Reproduce the following entries exactly, leaving nothing out.

........

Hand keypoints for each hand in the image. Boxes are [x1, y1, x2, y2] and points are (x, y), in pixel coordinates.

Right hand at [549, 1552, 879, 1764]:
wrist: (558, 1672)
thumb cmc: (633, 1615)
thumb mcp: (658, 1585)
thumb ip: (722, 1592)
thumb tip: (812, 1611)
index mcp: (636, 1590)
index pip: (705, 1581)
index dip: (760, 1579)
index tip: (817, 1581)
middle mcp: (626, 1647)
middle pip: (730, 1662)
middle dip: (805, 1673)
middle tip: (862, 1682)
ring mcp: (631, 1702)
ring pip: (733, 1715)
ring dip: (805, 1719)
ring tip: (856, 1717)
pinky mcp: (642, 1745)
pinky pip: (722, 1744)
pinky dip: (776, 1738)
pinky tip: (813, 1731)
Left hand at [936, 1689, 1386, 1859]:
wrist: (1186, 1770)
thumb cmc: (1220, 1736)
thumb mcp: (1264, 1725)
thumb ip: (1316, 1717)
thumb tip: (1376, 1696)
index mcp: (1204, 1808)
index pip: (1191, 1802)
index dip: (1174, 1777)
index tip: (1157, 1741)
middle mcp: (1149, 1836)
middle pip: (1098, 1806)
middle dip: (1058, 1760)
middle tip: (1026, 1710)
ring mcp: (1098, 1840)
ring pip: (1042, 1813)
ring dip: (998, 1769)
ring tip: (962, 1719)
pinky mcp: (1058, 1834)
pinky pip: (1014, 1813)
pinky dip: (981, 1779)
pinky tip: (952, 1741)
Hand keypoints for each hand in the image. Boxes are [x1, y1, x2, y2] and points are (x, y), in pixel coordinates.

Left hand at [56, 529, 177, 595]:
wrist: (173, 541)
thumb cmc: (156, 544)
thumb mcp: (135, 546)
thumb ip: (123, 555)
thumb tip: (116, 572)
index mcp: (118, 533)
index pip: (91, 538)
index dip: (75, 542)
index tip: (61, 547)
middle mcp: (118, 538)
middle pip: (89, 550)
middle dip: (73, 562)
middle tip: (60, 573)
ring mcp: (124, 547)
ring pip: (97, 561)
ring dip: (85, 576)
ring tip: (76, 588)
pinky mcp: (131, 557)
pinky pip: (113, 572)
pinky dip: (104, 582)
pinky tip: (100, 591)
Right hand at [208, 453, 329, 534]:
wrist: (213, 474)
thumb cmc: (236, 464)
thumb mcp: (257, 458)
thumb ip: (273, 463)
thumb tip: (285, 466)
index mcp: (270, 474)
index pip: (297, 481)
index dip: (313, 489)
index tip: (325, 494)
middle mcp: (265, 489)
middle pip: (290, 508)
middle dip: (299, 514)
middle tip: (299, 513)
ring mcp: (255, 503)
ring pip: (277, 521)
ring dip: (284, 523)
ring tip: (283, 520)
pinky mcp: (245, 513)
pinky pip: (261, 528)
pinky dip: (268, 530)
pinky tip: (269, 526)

........

OUTPUT OF THE EXERCISE:
Hand keypoints for each hand in the image. Boxes are [x1, y1, x2, y2] and points are (x, y), in pixel coordinates.

Right hand at [549, 1552, 879, 1764]:
wrist: (558, 1672)
thumb cmc: (633, 1615)
thumb mcp: (658, 1585)
thumb ip: (722, 1592)
thumb tip: (812, 1611)
index mcp: (636, 1590)
index pip: (705, 1581)
index dip: (760, 1579)
index tip: (817, 1581)
middle mcp: (626, 1647)
middle pip: (730, 1662)
middle dip: (805, 1673)
middle tip: (862, 1682)
ring mcp: (631, 1702)
ring pip: (733, 1715)
ring dip: (805, 1719)
ring tip: (856, 1717)
pinky mcp: (642, 1745)
pinky pip: (722, 1744)
pinky dip: (776, 1738)
pinky tip: (813, 1731)
Left hand at [936, 1689, 1386, 1859]:
wrist: (1186, 1770)
thumb cmc: (1220, 1736)
thumb mcp: (1264, 1725)
thumb ip: (1316, 1717)
thumb tip: (1376, 1696)
index mcp: (1204, 1808)
index pip: (1191, 1802)
index dip: (1174, 1777)
index tip: (1157, 1741)
middle mcp: (1149, 1836)
middle pip: (1098, 1806)
middle dip: (1058, 1760)
middle tip: (1026, 1710)
ring mcp: (1098, 1840)
ring pip: (1042, 1813)
ring dip: (998, 1769)
ring tip: (962, 1719)
pinky mcp: (1058, 1834)
pinky pip: (1014, 1813)
pinky dip: (981, 1779)
pinky tip: (952, 1741)
Hand keypoints for each hand in the image. Boxes are [x1, y1, x2, y2] and points are (x, y), in pixel coordinates.

Left hand at [56, 529, 177, 595]:
wrist: (173, 541)
thumb cmc: (156, 544)
thumb mcp: (135, 546)
thumb ip: (123, 555)
thumb tip: (116, 572)
index mcp: (118, 533)
index pip: (91, 538)
index dip: (75, 542)
index tip: (61, 547)
middle mcp: (118, 538)
middle pip: (89, 550)
middle dip: (73, 562)
middle tip: (60, 573)
ring mcp: (124, 547)
ring pip: (97, 561)
ring dip: (85, 576)
ring tip: (76, 588)
pinky mcp: (131, 557)
pinky pip: (113, 572)
pinky dip: (104, 582)
pinky tip: (100, 591)
Right hand at [208, 453, 329, 534]:
wrist: (213, 474)
thumb cmc: (236, 464)
thumb mcp: (257, 458)
thumb ip: (273, 463)
thumb tip: (285, 466)
index mcp: (270, 474)
index pip: (297, 481)
index dip: (313, 489)
index tip: (325, 494)
middle mcp: (265, 489)
middle pip: (290, 508)
middle dip: (299, 514)
middle tip: (299, 513)
ring mcp: (255, 503)
ring pip: (277, 521)
ring dip: (284, 523)
ring tip: (283, 520)
pinky mcp: (245, 513)
pinky pip: (261, 528)
pinky dip: (268, 530)
pinky tip: (269, 526)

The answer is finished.